Neo attributes his tough-as-nails approach to his own mentors when he was a national player, as well as his time as a commando during national service, where he was once named best in physical training. 

He said: "The commanders were hard on us all the time. When I started off coaching, I built on that as well, as I learnt from my army life that 'no pain, no gain'."

Indeed, in his early days as a coach, training during the season was as hard as pre-season. There was no easing up on intensity and it was "hard all the way", he said.

Fortunately, Neo has since mellowed and learnt not to perennially push his players from former Slingers coaches such as Gordon McLeod and Frank Arsego, whom he assisted before replacing the latter as head coach in 2010.

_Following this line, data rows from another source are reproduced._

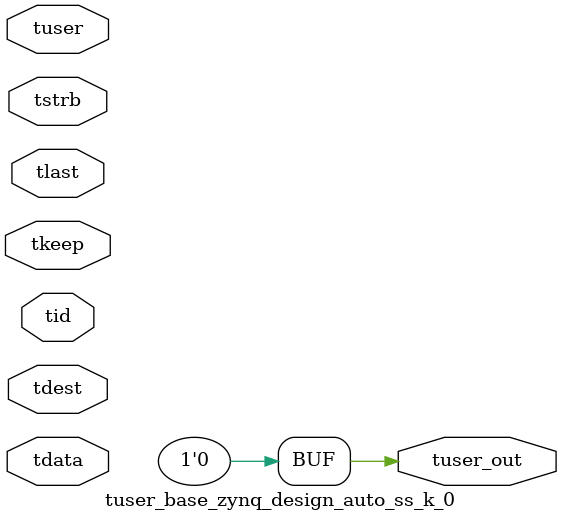
<source format=v>


`timescale 1ps/1ps

module tuser_base_zynq_design_auto_ss_k_0 #
(
parameter C_S_AXIS_TUSER_WIDTH = 1,
parameter C_S_AXIS_TDATA_WIDTH = 32,
parameter C_S_AXIS_TID_WIDTH   = 0,
parameter C_S_AXIS_TDEST_WIDTH = 0,
parameter C_M_AXIS_TUSER_WIDTH = 1
)
(
input  [(C_S_AXIS_TUSER_WIDTH == 0 ? 1 : C_S_AXIS_TUSER_WIDTH)-1:0     ] tuser,
input  [(C_S_AXIS_TDATA_WIDTH == 0 ? 1 : C_S_AXIS_TDATA_WIDTH)-1:0     ] tdata,
input  [(C_S_AXIS_TID_WIDTH   == 0 ? 1 : C_S_AXIS_TID_WIDTH)-1:0       ] tid,
input  [(C_S_AXIS_TDEST_WIDTH == 0 ? 1 : C_S_AXIS_TDEST_WIDTH)-1:0     ] tdest,
input  [(C_S_AXIS_TDATA_WIDTH/8)-1:0 ] tkeep,
input  [(C_S_AXIS_TDATA_WIDTH/8)-1:0 ] tstrb,
input                                                                    tlast,
output [C_M_AXIS_TUSER_WIDTH-1:0] tuser_out
);

assign tuser_out = {1'b0};

endmodule


</source>
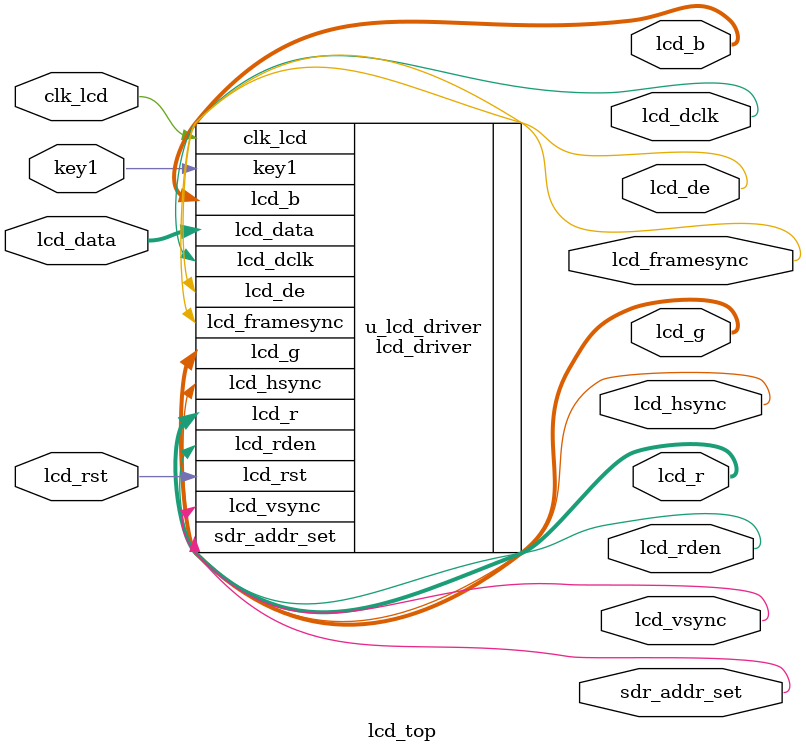
<source format=v>
/*-------------------------------------------------------------------------
Filename			:		lcd_top.v
==========================================================================*/
module lcd_top
(  	
	//global clock
	input			clk_lcd,			//system clock
	input			lcd_rst,     	//sync reset
	input       key1,          //key1
	
	//lcd interface
	output			lcd_dclk,   	//lcd pixel clock
	output			lcd_de,		   //lcd blank
	output			lcd_hsync,	  	//lcd horizontal sync
	output			lcd_vsync,	   //lcd vertical sync
	output	[7:0]	lcd_r,		   //lcd display data
	output	[7:0]	lcd_g,		   //lcd display data	
	output	[7:0]	lcd_b,		   //lcd display data
	
	//user interface
	output			   lcd_rden,	//lcd data request
	output            sdr_addr_set,
	output			   lcd_framesync,	//lcd frame sync
	input  	[95:0]	lcd_data	      //lcd data 96bit
);	  


//-------------------------------------
lcd_driver u_lcd_driver
(
	//global clock
	.clk_lcd			(clk_lcd),		
	.lcd_rst			(lcd_rst), 
	.key1		      (key1),	
	
	 //lcd interface
	.lcd_dclk		(lcd_dclk),
	.lcd_de		   (lcd_de),
	.lcd_hsync		(lcd_hsync),		    	
	.lcd_vsync		(lcd_vsync),
	.lcd_r			(lcd_r),	
	.lcd_g			(lcd_g),	
	.lcd_b			(lcd_b),		
	
	//user interface
	.lcd_rden   	(lcd_rden),
	.lcd_framesync	(lcd_framesync),
	.lcd_data	   (lcd_data),	
	.sdr_addr_set	(sdr_addr_set)	
	
	
);

endmodule



</source>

Going for overseas courses also helped him build other approaches to training. For example, at a junior coaching programme at the Australian Institute of Sport in 2006, he noticed how Australians treated warm-ups with the same intensity as training instead of "going through the motions".

He decided to implement that in the national set-up as well but realised it was difficult to enforce it. He then decided to compromise, saying: "Perhaps I was too soft on that, I could have demanded it. But I felt as long as they were serious during training, I'm fine with that."

Being more malleable worked a treat and lifted his players' spirits. And Neo went on to lead the national team to two bronze medals at the 2013 and 2015 SEA Games. He described the 2013 medal as his "proudest moment as a coach", as it was the Republic's first at the multi-sport event in 34 years.

But behind the stern, serious demeanour lies a caring individual.

Slingers and national team captain Desmond Oh described Neo as a "second father", saying: "I used to have a bad attitude, I had no respect for others. But he taught me how to be a better person on and off the court, and to be humble."

Being the only son in a family with five daughters, Neo explained that he was pretty much a "Lone Ranger" as a youngster, barely interacting with his siblings. Initially squeezing in with all of them in a single room in their Boon Lay flat, he decided to sleep in the living room when he was a little older, and even went out to watch movies on his own.

Now married with three daughters - Ying Xue, 23, Ying Qi, 22, Ying Min, 18 - the 48-year-old admits with a chuckle: "I've been surrounded by girls all my life, even now with my daughters."

From an all-action point guard to a vein-bursting coach, Neo has devoted much of his life to the sport he loves - but it has come at a cost.

Lamenting the lack of time spent with his family, he said: "Usually after the Slingers' season is over, I need to turn my attention to the national team. As training is in the morning and night, I often stayed in the office during the afternoon break because nobody would be at home anyway."

While he has worked since his secondary school days, with basketball his No. 1 priority, his only other day job was a part-time role selling used cars at his uncle's company Eng Tat Credit. He gave that up when he took on the role with the Slingers.

It is no wonder he is grateful for his wife's unstinting support. "It was difficult to cope with not seeing him much at first, but I didn't want to stand in his passion's way. Along the years, I just got used to it," said Serene, his wife since 1991.

Having stepped down as national coach after more than five years juggling that role with the Slingers, Neo is ready to spend more time with his family. He says it is his current "driving motivation" in life.

He said: "I owe them a lot… earlier in my life I spent all my time on basketball. Now it's time to repay my family's patience with me."